SCERA’s Jerry Elison-directed production of “Brigadoon” is a faithful re-creation of any other production of “Brigadoon” you’ve ever seen, except for a few lines that have been updated for the year 2000.

What has not been touched is the show’s romantic feel — and that description is both positive and negative.

“Brigadoon” is based on the idea that romance (i.e., love) can conquer all — “If you love someone enough, anything is possible, even miracles,” says one of the characters. That includes, apparently, miracles that contradict other miracles and that fly in the face of all reason.

Which is the other definition of “romantic”: imaginative but impractical; pleasant but unrealistic. Bored businessman Tommy (Tony Cobb) and cynical alcoholic Jeff (Shawn Lynn) stumble upon the Scottish village of Brigadoon, which they come to find has had a miraculous spell placed upon it: It disappears for a century at a time, reappearing for only one day every 100 years. Tommy and Jeff happened to have found it on that one day, and while Jeff is warding off the advances of horny milkmaid Meg (Amanda Scheffer), Tommy is falling for cute blonde Fiona (Megan Mack Christensen).

The rule is that an outsider can stay in Brigadoon if he loves one of its inhabitants. Tommy loves Fiona — but does he have enough faith in this incredible miracle to leave behind his life back in New York? To do so is romantic in both senses of the word: motivated by love, and also incredibly impractical.

By the end, the show breaks its own carefully explained rules of who can and can’t come and go in Brigadoon. The coy and mincing teen-age sulker Harry Beaton (Oliver Gaag) tried to leave and got killed for it, but Tommy seems able to return because he loves Fiona a lot. Again, romance.

OK, whatever. It’s a romantic show with some beautiful songs (most notably the unfortunately titled “Come to Me, Bend to Me”). This production is marked by excellent singing voices and a decidedly unhurried pace, most evident in Tommy, played with great moping and inexpression by Tony Cobb.

There is more to good singing, though, than just hitting the notes. Without passion or emotion — or at least some romantic chemistry between the characters — the songs just get in the way of the story. That is often what happens here.

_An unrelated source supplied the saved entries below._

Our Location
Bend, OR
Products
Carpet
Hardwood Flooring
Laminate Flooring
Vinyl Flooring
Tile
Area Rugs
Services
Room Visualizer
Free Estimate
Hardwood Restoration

Shawn Lynn livens things up as the wise-cracking Jeff, and Amanda Scheffer is certainly a hoot as Meg, singing about the drunken brawl that erupted at her parents’ wedding — a strange moment that is second only to her downright smutty “Love of My Life” song, in which she sings of her legendary promiscuity. (“We skirmished for hours at night in the glen,” she sings of her affair with a soldier. “And I found the sword was much mightier than the pen.” Wow! At the SCERA!)

The rest of the cast ambles along with enthusiasm and some considerable talent, tucked away in the supporting roles.

Brigadoon is a strange place, and “Brigadoon” is a strange show. Fiona says, “There’s a difference between romancing a girl and just being sentimental because you’re tired.” I think that at one point, the 54-year-old “Brigadoon” was quite capable of romancing its audience. Now, though, it’s just sentimental and tired.

I recall finding "Brigadoon" very sexist the last time I saw it, yet it didn't seem that way this time around. Either I became more calloused toward such things, or this production somehow downplayed the sexism. I still consider this to be one of those shows that has fulfilled all of its possible usefulness and needs to be put on a shelf somewhere, but I don't hate the show. I consider it quaint, and not a little strange.